After the documentary, people asked me if I was touring. And I was just like, "No. I don't even have a band." And then I called on Linda Goldstein [Bobby McFerrin’s manager], and I asked for her help. And she helped me get a band, and get everything together. It's just been a beautiful experience; and not having a record company has been lovely.
Not that I'm against record companies. I think they're amazing and wonderful tools. I just don't understand the business aspect of it, and so—
SS: It's just not your jam.
LF: Yeah. And so it's good to have a manager or someone that knows all that stuff, and, with any luck, they're good guys. So, we'll see. The business is so different now, as you know. It's not what it used to be. So just trying to maneuver through all that is also a journey.
SS: I’d wager that you've been around the world roughly a dozen times, by now. What are some little treasures that you've collected, actual things that I might find in your house from your travels around the world?
LF: Let's see. Oh, wow. I've been downsizing – because I just moved from New Jersey back to Brooklyn – so a lot of the things are in storage right now, and I just can't think off the top of my head. You know what I have collected, is many pieces of artwork by Ronnie Wood, and I cherish them.
SS: Were you allowed to keep your costumes?
LF: Some of them, yes. I have costumes and shoes, I have my shoes somewhere around the house, and the bustier that I wore in the video, still sitting in a little box somewhere. And I think to myself, "Girl, you know you will never fit this again. Why are you holding onto this stuff?" Then I think, "Well, maybe somebody will want it one day? I don't know." It's funny.

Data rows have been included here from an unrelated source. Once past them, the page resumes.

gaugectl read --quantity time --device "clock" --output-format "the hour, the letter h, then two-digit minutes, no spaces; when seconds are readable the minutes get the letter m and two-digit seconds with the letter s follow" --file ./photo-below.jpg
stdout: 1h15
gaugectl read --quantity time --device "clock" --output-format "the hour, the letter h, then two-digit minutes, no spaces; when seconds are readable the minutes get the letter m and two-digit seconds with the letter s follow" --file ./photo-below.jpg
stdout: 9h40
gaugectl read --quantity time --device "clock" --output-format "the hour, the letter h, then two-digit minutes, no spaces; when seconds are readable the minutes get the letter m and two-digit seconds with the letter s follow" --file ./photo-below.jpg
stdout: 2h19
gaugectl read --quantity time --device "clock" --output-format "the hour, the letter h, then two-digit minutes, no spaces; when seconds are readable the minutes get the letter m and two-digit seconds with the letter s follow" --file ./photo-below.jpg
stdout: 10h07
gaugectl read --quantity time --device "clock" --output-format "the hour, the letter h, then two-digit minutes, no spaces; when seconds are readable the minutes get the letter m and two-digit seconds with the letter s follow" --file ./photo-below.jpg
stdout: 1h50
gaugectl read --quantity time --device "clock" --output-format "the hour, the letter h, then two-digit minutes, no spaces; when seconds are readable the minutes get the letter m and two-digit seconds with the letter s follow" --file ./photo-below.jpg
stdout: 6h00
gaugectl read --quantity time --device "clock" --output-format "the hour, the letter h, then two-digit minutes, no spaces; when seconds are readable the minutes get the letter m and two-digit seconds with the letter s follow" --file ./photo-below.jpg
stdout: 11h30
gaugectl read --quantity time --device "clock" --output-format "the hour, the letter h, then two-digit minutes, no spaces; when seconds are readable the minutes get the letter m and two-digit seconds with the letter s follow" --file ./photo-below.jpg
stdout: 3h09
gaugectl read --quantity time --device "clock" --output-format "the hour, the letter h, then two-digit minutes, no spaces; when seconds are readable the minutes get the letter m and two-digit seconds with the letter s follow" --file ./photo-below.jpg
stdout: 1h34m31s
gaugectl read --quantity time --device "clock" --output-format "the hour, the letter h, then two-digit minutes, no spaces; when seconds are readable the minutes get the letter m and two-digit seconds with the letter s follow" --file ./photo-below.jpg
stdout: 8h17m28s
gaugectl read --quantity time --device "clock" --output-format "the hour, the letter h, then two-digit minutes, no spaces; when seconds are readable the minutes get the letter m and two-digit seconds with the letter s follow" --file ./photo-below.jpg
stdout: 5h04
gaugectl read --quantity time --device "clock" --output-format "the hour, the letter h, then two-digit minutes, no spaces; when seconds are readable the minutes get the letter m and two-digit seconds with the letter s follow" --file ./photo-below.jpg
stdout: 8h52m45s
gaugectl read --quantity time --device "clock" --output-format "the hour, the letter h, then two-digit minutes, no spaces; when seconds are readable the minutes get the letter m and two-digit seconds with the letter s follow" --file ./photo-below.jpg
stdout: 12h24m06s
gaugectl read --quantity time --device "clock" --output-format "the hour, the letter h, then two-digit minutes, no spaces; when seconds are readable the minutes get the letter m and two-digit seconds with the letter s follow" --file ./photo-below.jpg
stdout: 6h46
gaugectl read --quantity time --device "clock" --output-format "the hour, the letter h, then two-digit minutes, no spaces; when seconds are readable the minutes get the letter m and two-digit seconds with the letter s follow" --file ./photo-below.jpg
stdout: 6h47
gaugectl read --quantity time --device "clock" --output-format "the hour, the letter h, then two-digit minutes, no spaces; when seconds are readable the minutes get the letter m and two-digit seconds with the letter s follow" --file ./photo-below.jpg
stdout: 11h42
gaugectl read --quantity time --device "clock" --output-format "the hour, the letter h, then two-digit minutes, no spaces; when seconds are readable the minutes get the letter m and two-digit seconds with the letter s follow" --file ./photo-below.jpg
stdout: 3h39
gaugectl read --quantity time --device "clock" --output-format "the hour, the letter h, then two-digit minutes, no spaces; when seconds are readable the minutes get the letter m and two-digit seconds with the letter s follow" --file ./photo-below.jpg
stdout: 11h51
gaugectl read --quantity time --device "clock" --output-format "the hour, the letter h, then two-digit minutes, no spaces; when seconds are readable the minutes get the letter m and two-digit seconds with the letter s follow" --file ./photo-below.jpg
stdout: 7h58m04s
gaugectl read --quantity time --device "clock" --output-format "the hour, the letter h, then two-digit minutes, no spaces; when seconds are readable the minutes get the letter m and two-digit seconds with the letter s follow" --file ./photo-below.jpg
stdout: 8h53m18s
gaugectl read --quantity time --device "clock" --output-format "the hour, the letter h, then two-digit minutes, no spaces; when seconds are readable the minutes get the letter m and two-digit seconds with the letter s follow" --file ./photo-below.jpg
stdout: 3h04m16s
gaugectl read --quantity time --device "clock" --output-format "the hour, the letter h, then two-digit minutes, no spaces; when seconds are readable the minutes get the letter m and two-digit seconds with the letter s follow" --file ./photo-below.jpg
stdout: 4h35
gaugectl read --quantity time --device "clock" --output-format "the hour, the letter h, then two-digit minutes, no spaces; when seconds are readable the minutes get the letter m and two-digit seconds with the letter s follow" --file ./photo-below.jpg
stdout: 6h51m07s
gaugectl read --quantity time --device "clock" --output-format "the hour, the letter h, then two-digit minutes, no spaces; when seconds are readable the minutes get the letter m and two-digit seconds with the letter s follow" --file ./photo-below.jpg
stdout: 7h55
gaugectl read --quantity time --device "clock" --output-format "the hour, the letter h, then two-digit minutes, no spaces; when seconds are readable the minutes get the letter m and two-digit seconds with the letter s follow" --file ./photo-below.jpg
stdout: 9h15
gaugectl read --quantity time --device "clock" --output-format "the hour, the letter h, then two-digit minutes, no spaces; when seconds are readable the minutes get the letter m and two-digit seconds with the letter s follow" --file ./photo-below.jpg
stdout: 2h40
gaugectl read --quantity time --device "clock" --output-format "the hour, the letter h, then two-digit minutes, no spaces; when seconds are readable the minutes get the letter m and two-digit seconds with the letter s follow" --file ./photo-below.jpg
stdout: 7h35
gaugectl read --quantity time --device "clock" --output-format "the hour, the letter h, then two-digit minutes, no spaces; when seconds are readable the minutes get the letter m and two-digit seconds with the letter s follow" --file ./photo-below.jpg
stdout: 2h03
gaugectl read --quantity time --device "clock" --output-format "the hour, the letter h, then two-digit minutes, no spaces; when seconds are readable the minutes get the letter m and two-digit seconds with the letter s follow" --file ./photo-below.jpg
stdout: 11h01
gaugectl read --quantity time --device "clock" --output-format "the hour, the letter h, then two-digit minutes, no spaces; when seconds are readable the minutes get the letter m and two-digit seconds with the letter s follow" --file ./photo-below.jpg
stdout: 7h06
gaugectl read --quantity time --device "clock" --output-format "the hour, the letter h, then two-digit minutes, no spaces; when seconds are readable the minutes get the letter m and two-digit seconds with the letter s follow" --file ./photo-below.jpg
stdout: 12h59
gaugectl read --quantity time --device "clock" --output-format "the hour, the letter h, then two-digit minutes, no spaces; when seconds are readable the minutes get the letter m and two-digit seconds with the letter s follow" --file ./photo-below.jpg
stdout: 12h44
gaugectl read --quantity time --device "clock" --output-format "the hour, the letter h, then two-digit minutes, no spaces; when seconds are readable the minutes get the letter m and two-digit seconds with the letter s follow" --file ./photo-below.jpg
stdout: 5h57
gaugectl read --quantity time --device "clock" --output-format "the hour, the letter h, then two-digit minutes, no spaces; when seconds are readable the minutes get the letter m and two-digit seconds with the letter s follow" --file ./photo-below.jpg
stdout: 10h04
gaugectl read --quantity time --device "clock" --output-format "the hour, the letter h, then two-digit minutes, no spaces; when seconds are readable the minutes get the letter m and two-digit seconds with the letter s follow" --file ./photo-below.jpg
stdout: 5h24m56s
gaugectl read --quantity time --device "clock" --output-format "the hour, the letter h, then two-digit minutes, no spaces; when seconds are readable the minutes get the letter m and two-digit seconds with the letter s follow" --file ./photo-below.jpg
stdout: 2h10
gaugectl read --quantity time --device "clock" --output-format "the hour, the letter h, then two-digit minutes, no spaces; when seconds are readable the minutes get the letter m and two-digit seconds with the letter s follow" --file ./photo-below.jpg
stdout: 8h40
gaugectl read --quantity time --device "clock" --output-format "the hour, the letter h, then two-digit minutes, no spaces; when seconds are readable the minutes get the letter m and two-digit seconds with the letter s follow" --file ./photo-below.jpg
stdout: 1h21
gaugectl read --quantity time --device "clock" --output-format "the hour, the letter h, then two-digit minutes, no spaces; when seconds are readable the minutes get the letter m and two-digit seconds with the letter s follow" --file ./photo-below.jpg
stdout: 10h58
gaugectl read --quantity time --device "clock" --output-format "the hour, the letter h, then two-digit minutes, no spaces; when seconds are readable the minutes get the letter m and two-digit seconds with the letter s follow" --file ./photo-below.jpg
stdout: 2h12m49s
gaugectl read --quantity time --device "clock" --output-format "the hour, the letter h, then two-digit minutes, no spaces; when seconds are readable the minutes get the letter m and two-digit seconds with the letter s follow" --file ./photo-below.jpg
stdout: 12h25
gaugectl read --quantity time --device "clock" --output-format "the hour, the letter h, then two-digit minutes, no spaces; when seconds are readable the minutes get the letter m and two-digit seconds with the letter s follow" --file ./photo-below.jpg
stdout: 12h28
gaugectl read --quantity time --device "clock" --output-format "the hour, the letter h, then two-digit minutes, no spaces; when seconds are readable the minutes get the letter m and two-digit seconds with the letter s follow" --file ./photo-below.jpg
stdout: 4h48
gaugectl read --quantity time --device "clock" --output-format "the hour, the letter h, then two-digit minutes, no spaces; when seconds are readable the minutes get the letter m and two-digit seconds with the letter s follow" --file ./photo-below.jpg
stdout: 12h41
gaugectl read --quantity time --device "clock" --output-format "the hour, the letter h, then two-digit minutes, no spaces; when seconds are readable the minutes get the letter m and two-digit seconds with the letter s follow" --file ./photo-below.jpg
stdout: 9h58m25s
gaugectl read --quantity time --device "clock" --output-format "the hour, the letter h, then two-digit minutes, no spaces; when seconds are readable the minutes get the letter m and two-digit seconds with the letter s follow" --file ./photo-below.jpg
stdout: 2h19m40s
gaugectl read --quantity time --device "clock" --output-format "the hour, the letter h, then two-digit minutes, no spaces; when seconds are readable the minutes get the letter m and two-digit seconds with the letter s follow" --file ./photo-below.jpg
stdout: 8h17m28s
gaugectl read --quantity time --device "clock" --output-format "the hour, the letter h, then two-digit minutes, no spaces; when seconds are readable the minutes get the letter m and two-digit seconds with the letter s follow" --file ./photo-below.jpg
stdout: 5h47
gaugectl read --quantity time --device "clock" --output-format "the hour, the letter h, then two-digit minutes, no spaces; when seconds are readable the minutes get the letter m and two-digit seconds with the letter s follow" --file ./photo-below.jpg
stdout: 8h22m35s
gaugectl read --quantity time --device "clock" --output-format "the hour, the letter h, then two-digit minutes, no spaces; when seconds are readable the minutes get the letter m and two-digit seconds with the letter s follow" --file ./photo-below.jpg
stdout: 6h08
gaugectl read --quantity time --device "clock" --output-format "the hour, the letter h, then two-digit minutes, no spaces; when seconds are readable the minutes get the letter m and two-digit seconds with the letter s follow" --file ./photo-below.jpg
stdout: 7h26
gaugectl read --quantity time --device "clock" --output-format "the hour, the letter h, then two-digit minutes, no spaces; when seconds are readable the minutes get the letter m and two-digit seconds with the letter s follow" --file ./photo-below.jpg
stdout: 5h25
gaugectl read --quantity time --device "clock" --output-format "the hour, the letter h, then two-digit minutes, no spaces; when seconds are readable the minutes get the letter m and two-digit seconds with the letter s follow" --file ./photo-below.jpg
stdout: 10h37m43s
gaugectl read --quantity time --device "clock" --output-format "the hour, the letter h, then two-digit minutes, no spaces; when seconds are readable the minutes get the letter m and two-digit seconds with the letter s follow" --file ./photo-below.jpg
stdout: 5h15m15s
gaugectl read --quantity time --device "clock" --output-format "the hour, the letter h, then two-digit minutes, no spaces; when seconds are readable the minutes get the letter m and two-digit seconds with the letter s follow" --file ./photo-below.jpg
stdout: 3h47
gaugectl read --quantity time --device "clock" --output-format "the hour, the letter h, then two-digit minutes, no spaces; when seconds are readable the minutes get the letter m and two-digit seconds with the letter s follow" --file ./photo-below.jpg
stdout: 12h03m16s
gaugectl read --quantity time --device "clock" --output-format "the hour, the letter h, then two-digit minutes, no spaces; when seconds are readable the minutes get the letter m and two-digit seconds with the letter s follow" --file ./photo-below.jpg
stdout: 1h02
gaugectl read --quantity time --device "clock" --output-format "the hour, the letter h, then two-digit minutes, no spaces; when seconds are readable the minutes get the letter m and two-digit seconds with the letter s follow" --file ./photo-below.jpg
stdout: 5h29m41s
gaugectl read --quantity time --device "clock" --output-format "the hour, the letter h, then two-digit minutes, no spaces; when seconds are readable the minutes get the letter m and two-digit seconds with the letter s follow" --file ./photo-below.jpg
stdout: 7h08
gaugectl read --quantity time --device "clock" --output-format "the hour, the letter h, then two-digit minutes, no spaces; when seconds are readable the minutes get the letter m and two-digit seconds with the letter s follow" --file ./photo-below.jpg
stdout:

SS: I want to do a little bit of word association with you. I'm going to give you a name and you just tell me the first thing that comes to your mind.
SS: Chaka Khan
LF: (sings) Fire!
SS: Keith Richards
SS: Darlene Love
LF: Oh! Voice like cognac.
SS: Mick Jagger
SS: Stevie Wonder
LF: Deep soul
SS: Luther Vandross
LF: Heart. Teacher. Eye for detail. Do I only get one? [more giggling]
SS: Great! Now, of today's young artists, are there any who you look at and just think, "Damn, she knows what she's doing," or "What a great voice," or "That is powerful?"
LF: I would say [British singer/songwriter] Laura Mvula. I love her voice and her songwriting. Oh, and Concha Buika. I really, really love her voice.
SS: Concha Who?
LF: It’s Concha (C-O-N-C-H-A) Bueika (B-U-I-K-A). She is this absolutely amazing singer. I’m just in love with her.
SS: I guess I’m gonna have to press myself up into some Concha Buika.
LF: Oh, you’re going to love her!
SS: Hey… If she’s got the Lisa Fischer stamp of approval, I already do.
LF: Oh my gosh! She’s got this song called “Oro Santo” with an artist named Javier Limon. And if you go and listen to “Oro Santo” on that record, it's just—Mmmmm. Actually, the first time I heard it, it was a live performance on YouTube. It was just insane.
SS: Well, that’s all I’ve got for you, Lisa Fischer. Safe travels, and I’ll see you, this weekend.
LF: Please make sure to come and say hello, after the show.
SS: You know I will.
And you know I did.
Get into it!
[Editor’s Note: Fischer’s single “How Can I Ease the Pain” (from her 1991 album, So Intense) won the category of Best Female R&B Performance, at the 1992 Grammy Awards, jointly with Patti LaBelle’s “Burnin’” (upon which, coincidentally, Fischer sang backing vocals); as well as the 1992 Soul Train Music Award for Best R&B/Soul Single, Female.]